Mildred (Winslet), kura domowa z klasy średniej, rozwodzi się ze swoim bezrobotnym i niewiernym mężem Bertem (Brian F. O’Byrne) i bierze na siebie utrzymanie domu oraz dwóch córek. W zaskakująco krótkim czasie udaje jej się zbudować gastronomiczne imperium złożone z kilku restauracji. Równocześnie podejmuje romans z utracjuszem i bon vivantem o arystokratycznych korzeniach Montym Beragonem (Guy Pearce), który chętnie korzysta z pieniędzy zarobionych przez obrotną parweniuszkę, choć w głębi duszy nią pogardza. Podobne uczucia wobec matki żywi starsza córka Veda (Evan Rachel Wood), ambitna, narcystyczna i skłonna do manipulacji żmijka, żerująca na bezkrytycznej miłości, jaką ma dla niej Mildred.
Powieść "Mildred Pierce" Jamesa M. Caina została już przeniesiona na ekran – w 1945 roku powstał klasyczny film noir z pamiętną tytułową rolą Joan Crawford, który dodawał nieobecny w książce wątek kryminalnej intrygi. Jednak współczesna wersja jest znacznie wierniejsza książce. "Podziwiam film Michaela Curtiza, ale kiedy niedawno po raz pierwszy przeczytałem oryginalną powieść, byłem zaskoczony jej szczerością w kwestiach takich jak seksualność bohaterki oraz realizmem w portretowaniu związku matki i córki" – mówił Haynes w wywiadzie dla magazynu "Collider". "Wydało mi się to niezwykle współczesne i przystępne. I takie walory chciałem zachować w swojej adaptacji" – wyjaśniał reżyser.



Reklama
Rzeczywiście, jeśli ktoś spodziewa się wystylizowanego dramatu kostiumowego, pieszczącego wizualne detale i nawiązującego do filmowego stylu złotej epoki Hollywood, może się poczuć zaskoczony minimalistycznym i surowym podejściem reżysera. Jego "Mildred Pierce" to przede wszystkim realistyczny psychologiczny portret kobiety dość odważnej i zdeterminowanej, by sprostać społecznym i ekonomicznym wymogom epoki, a jednocześnie za mało samoświadomej, by umieć uzdrowić swoją uzależniającą i niszczącą więź z dzieckiem.
Reklama
Ten aspekt scenariusza najmocniej przemówił do wyobraźni Kate Winslet, która bez wahania przyjęła wymagającą rolę. "Intensywność relacji między Mildred a Vedą wynika z czystego uwielbienia, jakie matka żywi dla swojego dziecka. Wręcz balansuje na granicy obsesji, tak bezwarunkowa jest to miłość" – mówiła aktorka w tym samym wywiadzie dla "Collidera". "Każda relacja matka – córka jest skomplikowana, ale tu mamy do czynienia z czymś innym, ponieważ uczucia Mildred są wciąż wystawiane na próbę, a ona sama waha się między ślepą miłością a zrozumiałą chęcią zabicia Vedy. Naturalne matczyne odruchy w tym wypadku okazują się trucizną, czynnikiem, który niszczy moją bohaterkę" – wyjaśniała Winslet.
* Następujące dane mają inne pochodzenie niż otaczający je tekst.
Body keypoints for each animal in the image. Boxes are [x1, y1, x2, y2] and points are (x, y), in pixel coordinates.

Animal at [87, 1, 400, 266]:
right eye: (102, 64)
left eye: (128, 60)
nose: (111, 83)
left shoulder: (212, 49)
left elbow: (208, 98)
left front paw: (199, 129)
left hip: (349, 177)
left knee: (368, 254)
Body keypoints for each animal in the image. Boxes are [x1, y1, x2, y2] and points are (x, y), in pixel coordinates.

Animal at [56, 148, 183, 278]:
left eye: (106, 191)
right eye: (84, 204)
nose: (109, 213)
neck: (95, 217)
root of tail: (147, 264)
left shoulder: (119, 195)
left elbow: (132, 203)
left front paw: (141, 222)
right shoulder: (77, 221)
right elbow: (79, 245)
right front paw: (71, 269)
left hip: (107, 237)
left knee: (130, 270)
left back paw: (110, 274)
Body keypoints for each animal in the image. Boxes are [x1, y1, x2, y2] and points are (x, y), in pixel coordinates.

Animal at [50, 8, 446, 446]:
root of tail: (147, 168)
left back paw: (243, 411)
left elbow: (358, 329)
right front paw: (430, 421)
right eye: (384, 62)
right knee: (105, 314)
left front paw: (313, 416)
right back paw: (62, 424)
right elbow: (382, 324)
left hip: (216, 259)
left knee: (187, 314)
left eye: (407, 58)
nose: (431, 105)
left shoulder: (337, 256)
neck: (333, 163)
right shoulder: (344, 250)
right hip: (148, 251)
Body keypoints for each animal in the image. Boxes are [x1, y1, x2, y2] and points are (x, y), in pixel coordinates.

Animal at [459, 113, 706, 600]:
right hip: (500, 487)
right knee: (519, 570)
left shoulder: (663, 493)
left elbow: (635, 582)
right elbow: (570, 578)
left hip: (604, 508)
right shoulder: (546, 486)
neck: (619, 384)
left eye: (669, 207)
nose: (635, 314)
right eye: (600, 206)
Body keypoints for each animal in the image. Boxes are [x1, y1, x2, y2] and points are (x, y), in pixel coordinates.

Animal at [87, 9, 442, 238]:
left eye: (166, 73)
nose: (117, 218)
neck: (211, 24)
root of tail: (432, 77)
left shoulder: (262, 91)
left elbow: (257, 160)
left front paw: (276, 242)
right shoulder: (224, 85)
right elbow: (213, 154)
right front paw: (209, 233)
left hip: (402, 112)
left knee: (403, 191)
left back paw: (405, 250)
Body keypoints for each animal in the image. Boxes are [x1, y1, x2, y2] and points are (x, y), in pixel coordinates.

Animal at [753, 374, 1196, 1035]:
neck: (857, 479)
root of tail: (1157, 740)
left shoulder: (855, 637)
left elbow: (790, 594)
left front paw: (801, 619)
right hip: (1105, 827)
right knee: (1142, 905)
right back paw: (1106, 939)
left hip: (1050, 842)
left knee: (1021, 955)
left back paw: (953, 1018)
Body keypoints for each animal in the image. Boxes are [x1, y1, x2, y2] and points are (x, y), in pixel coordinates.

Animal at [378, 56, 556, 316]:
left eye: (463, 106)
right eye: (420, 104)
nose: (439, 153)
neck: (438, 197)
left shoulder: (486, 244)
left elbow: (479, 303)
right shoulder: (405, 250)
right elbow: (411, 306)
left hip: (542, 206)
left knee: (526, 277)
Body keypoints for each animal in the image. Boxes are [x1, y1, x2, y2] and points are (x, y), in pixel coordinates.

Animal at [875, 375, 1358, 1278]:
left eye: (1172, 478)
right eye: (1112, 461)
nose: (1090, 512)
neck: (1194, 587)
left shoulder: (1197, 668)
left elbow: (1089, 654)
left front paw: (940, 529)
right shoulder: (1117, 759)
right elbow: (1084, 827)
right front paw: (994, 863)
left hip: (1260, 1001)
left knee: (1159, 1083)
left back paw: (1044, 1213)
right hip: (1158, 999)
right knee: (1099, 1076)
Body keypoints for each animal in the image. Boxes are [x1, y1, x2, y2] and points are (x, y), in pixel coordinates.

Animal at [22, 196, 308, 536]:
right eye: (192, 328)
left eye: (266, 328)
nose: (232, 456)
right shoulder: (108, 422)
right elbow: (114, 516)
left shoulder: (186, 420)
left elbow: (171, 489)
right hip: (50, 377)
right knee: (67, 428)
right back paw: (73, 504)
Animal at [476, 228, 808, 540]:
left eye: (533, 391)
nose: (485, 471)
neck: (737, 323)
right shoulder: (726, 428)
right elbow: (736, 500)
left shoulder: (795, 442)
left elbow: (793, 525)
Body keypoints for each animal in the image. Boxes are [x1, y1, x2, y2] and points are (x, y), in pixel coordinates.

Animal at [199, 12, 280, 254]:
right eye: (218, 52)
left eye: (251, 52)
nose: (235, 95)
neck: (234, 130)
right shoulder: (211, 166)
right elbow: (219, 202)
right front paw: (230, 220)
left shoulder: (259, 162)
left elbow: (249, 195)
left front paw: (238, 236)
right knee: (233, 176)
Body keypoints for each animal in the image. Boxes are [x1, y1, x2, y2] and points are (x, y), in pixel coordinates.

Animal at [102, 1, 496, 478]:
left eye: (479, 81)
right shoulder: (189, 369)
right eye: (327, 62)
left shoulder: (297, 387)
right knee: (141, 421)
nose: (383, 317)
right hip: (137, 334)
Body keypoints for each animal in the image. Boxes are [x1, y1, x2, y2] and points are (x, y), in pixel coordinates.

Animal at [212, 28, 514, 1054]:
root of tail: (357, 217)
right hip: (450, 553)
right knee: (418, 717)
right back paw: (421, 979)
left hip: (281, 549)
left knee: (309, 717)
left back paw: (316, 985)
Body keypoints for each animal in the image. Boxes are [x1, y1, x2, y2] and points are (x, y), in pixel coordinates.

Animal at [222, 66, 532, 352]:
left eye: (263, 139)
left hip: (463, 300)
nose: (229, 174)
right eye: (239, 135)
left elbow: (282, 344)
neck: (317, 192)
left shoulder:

Mildred w jej interpretacji nie jest nieskazitelną i posągową damą jak w ujęciu Crawford, lecz kobietą w średnim wieku, która próbuje opanować swój wewnętrzny bałagan. Duma, odwaga i zdrowy rozsądek z jednej strony, samookłamywanie się i skłonność do folgowania instynktom z drugiej. Epoka, w której żyje, dodatkowo utrudnia znalezienie równowagi: wciąż obowiązują konwenanse i społeczne przesądy na temat niezależności kobiet, którym bohaterka, chcąc nie chcąc, ulega, choć instynkt każe jej podążać za nowymi tropami.
"Chciałam być wierna Mildred Pierce z tej błyskotliwej powieści. Oglądając wybitny występ Joan Crawford, od razu wiedziałam, że zmierzamy z Toddem w zupełnie innym kierunku. Nie lepszym czy mądrzejszym niż twórcy pierwszej >>Mildred<<, ale innym. Musiałam po prostu zaufać swoim instynktom i spróbować pokazać moją bohaterkę ze współczesnej perspektywy" – tłumaczyła Kate Winslet. Współczesne kobiety na pewno nie będą czuły dystansu dziesięcioleci, oglądając Mildred. Kryzys finansowy i psychiczne dołki to w końcu okoliczności dobrze nam znane.